17 Dec 2015

Applying Strategy Concepts In Innovative Ways Through Technology


Photo by Susan Young

Part Monopoly marathon, part chess championship, “Strategic Brew” is a multimedia simulation that engages students in a fast-paced exercise in strategic decision-making. Working together in teams, students gain practical exposure to the choices involved in developing a product, bringing it to market, and devising a competitive advantage. The simulation, incorporated into the required MBA Strategy course, was introduced in March 2015 to all 900+ first-year students during a two-day event in the Batten Hall hive classrooms.

“Strategic Brew” was created over a two-year period by Ramon Casadesus-Masanell, Herman C. Krannert Professor of Business Administration, and Gaston Llanes, associate professor at the School of Business of the Catholic University of Chile, with help from HBS’s Educational Technology Services. The simulation shows, rather than tells, students how to strategize. It is an example of the way experiential learning and technology are being incorporated into the curriculum.

HBS’s most complex simulation to date, “Strategic Brew” focuses on maximizing the profitability of a beer company.
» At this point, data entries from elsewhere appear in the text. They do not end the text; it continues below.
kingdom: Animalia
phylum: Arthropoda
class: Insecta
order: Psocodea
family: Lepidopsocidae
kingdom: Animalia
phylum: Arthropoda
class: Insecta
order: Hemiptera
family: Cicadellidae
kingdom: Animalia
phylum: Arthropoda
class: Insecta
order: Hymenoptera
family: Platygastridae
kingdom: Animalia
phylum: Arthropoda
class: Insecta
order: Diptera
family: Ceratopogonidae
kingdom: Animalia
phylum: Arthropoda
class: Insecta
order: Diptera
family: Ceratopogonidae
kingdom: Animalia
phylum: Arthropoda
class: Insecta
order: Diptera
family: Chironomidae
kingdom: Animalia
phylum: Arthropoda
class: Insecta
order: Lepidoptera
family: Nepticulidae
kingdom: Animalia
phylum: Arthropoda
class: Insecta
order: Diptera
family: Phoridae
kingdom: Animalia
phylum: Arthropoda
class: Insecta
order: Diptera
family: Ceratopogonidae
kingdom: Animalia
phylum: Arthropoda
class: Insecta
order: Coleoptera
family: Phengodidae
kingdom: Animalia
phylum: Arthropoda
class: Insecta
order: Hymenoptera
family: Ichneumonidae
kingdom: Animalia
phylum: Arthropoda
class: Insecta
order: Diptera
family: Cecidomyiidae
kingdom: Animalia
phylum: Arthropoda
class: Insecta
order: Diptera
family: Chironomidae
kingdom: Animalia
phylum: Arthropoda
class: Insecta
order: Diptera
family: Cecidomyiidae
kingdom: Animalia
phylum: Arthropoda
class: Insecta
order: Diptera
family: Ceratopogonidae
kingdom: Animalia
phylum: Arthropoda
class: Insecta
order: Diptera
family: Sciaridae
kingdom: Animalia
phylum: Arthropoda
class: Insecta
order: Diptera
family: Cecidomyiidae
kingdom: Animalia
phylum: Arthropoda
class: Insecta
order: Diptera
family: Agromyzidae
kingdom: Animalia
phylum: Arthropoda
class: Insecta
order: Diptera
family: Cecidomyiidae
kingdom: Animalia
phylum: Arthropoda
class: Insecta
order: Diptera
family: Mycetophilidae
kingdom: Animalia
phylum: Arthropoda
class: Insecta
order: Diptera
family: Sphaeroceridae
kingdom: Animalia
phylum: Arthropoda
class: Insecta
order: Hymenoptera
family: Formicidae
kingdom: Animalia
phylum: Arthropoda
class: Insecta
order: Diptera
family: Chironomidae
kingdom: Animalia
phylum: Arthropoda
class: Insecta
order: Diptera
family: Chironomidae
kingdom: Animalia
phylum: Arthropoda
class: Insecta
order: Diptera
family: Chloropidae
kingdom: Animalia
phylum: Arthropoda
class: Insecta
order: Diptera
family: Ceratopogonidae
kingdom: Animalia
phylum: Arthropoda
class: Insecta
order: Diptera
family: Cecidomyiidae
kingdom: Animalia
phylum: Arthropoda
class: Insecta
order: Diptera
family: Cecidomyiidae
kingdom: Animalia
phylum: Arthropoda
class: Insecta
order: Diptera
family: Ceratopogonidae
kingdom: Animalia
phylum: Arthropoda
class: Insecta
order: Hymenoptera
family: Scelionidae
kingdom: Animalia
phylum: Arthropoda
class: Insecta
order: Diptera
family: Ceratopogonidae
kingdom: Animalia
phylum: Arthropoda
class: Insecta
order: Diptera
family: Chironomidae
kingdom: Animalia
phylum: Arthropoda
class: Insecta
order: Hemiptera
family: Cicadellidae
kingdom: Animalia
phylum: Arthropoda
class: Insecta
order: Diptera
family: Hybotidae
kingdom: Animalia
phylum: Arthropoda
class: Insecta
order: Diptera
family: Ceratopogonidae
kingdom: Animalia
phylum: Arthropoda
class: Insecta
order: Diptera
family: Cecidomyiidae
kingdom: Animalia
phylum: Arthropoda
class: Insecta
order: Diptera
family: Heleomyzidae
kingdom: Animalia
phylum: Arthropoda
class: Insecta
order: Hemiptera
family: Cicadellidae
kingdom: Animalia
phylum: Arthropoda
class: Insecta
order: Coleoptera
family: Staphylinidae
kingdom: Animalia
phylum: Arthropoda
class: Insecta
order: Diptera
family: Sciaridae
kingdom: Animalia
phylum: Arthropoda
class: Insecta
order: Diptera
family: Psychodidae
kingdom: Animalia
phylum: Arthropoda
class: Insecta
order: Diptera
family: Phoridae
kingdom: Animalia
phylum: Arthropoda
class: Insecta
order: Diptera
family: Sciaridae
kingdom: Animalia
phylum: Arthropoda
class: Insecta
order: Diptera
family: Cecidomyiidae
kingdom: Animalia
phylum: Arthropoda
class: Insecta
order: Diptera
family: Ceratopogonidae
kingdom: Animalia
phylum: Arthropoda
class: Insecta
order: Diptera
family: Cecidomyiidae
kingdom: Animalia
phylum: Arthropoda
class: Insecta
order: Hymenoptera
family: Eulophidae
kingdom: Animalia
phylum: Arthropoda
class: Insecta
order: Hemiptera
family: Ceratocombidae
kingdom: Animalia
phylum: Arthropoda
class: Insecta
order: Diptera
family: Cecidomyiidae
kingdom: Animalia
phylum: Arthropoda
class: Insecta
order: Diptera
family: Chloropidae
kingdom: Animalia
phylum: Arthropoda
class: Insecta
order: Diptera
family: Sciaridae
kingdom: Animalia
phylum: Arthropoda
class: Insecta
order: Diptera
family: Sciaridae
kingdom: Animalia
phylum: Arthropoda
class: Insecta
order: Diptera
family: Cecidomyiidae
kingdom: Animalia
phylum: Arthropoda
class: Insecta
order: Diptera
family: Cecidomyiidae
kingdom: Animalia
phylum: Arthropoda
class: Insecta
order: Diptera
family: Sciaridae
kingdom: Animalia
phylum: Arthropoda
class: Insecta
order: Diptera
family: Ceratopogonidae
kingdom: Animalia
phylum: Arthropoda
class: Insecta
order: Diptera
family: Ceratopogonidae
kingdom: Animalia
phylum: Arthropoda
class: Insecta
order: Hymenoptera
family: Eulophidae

Students are assigned to four-member brewery teams, and four of these teams are then aggregated into an industry. Team members study data and collaborate on beer design, pricing, and packaging, as well as on decisions about manufacturing and marketing. After each round of play, reports are generated that include balance sheets, customer beer preferences, and ways in which the brewery compares to the competition. Team members have one hour to digest the information and formulate a new strategy. At the end of eight rounds, industry winners are selected based on their overall performance throughout the game.

“There’s a lot of energy in the room. Students get right into the simulation because they have skin in the game. They want to do well and they work all the harder when they can see very clearly whether they are doing better or worse than the other teams,” says Casadesus-Masanell. “The simulation enables students to think very broadly about strategy, using the same tools that they’ve seen in the course. We can have a case discussion to determine whether ideas are reasonable or not, but there’s no way for us to test them in the classroom. In the simulation, students have to make choices and then learn about the consequences of those choices.”